Malgré ce portrait mitigé, il y a bien un objectif que Yôsuke Matsuda a atteint : gonfler les ventes et les bénéfices de son entreprise. Des années durant, il a promis à ses actionnaires de hisser les bénéfices avant impôts de Square Enix à 40, voire 50 milliards de yens, soit 10 à 20 de plus qu’au début de sa gouvernance. Si l’espoir semble s’éloigner lors de l’année fiscale 2019, à cause d’un résultat inférieur à 25 milliards, la mission est enfin accomplie en 2021, avec 47,2 milliards de yens (un probable effet du Covid-19, qui a fait exploser les ventes dématérialisées courant 2020). Une réussite confirmée en 2022 : 59,2 milliards de yens.

L’un des plus grands contributeurs n’est autre que le MMORPG Final Fantasy XIV (et, dans une moindre mesure, Dragon Quest X), dont les millions d’abonnés garantissent un flux d’argent fiable et constant – mais on est bien plus tenté d’attribuer ce succès à Naoki Yoshida et son équipe, qui s’est battue d’arrache-pied pour en arriver là. Il y a fort à penser que le jeu amortit aisément les échecs des autres titres. Combien de temps cela va-t-il durer ?

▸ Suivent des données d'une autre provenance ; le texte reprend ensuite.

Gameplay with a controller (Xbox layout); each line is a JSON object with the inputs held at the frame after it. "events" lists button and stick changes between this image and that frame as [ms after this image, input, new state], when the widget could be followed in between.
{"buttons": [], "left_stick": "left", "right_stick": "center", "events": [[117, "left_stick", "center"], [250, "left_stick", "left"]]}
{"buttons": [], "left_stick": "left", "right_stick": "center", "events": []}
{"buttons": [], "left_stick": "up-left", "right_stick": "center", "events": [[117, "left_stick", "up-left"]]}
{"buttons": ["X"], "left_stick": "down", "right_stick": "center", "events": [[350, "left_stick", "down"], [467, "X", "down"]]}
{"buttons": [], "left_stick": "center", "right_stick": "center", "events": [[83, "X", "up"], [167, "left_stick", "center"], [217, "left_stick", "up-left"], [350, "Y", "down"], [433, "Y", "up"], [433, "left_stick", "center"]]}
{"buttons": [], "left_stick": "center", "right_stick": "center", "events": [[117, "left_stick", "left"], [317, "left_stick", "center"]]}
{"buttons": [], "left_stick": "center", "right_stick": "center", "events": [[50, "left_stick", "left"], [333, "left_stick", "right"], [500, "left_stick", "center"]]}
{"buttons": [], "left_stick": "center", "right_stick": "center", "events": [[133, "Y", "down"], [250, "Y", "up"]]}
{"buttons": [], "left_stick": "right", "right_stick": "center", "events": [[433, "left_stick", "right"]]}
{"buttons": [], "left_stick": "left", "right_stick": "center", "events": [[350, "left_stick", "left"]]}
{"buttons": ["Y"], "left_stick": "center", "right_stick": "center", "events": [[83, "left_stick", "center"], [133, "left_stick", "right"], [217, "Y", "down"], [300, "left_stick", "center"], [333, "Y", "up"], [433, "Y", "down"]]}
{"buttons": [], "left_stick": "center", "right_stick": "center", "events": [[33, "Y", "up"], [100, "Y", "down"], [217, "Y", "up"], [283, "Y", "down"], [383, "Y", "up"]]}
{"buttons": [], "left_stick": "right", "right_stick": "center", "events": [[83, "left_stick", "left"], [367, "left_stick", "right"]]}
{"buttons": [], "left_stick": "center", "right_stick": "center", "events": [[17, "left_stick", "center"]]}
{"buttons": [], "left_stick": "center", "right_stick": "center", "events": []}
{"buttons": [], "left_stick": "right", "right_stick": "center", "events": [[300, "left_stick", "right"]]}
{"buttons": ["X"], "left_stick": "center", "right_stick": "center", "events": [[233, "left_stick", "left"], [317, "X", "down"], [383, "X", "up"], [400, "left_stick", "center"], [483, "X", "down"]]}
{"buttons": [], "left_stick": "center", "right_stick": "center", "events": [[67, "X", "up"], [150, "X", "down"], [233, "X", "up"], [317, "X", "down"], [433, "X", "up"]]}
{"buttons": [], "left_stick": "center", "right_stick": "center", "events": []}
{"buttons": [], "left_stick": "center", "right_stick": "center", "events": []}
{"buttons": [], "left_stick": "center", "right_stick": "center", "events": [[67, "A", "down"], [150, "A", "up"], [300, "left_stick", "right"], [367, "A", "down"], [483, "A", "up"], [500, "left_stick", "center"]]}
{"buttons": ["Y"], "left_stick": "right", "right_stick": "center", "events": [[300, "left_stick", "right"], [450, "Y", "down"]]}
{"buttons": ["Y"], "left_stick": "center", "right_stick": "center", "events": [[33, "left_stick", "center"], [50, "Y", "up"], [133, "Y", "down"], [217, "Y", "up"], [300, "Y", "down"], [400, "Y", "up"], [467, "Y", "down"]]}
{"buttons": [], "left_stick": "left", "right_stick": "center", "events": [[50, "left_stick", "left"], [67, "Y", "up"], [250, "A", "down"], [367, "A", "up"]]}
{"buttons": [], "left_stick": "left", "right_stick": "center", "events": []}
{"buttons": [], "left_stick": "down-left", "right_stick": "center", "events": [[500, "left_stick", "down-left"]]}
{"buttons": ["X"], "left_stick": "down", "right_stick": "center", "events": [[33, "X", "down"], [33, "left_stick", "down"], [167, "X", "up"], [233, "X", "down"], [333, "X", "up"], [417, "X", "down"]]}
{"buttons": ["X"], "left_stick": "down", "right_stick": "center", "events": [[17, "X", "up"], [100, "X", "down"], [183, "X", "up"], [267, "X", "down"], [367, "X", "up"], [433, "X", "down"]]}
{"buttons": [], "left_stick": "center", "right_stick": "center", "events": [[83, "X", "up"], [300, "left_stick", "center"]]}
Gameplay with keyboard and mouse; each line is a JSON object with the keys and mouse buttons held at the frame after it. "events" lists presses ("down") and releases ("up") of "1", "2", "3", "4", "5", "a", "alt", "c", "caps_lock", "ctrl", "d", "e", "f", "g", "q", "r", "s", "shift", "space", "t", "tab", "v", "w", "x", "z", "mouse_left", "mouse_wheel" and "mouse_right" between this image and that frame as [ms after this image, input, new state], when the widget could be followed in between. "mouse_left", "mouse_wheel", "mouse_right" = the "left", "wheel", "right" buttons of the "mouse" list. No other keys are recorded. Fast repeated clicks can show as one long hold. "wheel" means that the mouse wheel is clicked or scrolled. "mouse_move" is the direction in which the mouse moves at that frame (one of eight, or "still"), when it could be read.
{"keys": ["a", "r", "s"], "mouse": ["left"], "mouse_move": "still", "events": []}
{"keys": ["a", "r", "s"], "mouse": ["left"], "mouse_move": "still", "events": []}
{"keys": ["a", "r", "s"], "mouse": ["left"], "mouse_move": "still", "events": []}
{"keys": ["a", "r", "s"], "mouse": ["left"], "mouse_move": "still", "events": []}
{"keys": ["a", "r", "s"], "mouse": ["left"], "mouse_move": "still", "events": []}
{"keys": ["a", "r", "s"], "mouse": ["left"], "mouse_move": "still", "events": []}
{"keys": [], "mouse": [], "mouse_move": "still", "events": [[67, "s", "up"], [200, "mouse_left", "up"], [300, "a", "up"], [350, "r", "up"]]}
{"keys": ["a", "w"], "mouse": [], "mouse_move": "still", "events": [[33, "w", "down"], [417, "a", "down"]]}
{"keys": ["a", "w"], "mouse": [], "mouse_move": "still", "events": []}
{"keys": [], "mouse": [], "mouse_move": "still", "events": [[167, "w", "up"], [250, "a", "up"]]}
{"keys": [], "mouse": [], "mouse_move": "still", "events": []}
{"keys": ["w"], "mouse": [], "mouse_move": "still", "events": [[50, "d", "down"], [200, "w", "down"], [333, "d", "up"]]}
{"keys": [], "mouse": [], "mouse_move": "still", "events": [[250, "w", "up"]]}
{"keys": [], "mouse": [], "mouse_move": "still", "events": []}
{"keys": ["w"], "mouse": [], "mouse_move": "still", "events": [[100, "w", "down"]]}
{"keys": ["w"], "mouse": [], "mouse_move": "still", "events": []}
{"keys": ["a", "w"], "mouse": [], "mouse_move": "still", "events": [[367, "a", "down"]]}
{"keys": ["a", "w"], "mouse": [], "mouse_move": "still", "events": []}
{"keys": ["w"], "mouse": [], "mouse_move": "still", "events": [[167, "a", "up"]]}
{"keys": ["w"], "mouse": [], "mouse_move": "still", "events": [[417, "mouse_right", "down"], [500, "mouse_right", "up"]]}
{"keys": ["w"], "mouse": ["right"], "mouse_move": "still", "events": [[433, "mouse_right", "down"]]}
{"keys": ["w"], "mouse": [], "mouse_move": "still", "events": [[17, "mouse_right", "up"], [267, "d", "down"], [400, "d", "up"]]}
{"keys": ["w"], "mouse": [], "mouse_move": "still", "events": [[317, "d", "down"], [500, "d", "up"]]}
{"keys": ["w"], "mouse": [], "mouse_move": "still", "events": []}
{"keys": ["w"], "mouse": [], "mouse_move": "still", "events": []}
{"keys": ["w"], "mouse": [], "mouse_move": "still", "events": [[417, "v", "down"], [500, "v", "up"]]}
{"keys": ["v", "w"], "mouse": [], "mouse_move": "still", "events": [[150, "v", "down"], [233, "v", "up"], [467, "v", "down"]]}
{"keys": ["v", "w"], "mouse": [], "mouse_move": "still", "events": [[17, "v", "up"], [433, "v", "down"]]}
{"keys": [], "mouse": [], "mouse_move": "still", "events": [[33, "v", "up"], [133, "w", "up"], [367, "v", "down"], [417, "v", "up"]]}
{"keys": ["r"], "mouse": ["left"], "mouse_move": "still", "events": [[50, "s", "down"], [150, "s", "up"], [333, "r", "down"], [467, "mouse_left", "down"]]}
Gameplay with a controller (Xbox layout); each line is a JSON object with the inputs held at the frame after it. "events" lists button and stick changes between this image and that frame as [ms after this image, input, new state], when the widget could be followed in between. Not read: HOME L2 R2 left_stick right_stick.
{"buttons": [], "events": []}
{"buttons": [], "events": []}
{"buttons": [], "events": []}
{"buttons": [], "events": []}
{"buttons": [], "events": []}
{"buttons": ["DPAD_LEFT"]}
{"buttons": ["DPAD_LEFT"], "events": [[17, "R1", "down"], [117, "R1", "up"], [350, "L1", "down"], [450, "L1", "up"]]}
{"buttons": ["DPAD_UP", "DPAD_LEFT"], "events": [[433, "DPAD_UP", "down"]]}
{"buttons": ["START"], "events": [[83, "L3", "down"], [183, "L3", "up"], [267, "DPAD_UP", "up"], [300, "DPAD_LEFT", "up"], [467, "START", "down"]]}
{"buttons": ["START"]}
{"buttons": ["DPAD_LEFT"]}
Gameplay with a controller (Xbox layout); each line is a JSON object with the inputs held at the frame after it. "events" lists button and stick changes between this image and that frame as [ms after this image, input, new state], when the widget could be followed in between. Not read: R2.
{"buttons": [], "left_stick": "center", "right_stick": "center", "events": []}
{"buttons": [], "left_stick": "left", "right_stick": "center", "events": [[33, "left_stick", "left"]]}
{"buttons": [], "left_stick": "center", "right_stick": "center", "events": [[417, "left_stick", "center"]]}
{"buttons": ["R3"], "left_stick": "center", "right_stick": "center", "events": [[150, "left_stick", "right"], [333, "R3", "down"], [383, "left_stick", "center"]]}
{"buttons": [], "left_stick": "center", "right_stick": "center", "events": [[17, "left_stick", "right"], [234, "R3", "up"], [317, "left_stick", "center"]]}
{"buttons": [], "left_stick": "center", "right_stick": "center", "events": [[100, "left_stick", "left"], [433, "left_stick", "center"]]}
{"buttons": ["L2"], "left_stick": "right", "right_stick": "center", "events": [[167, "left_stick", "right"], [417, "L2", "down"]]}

Le bilan laissé par le P.-D.G. est donc contrasté. Les difficultés des tentatives de diversification, la mauvaise exploitation des studios occidentaux et le manque flagrant de tri éditorial ont fait de Square Enix une entreprise en apparence fragile, quand bien même elle dispose de fondements solides. Ceux-ci sont heureusement apparus dans plusieurs titres de grande qualité, qui sont l’invariable vitrine de l’éditeur du point de vue du grand public. Cela ne semble pas prêt de changer dans l’immédiat, avec l’arrivée de Final Fantasy XVIFinal Fantasy VII RebirthDragon Quest XII ou Kingdom Hearts IV. Il n’y a plus qu’à espérer que le successeur de Matsuda gardera cela à l’esprit et qu’il ne se jettera pas corps et âme dans le Web 3.0, domaine volatil qui ne fait rêver aucun joueur sérieux.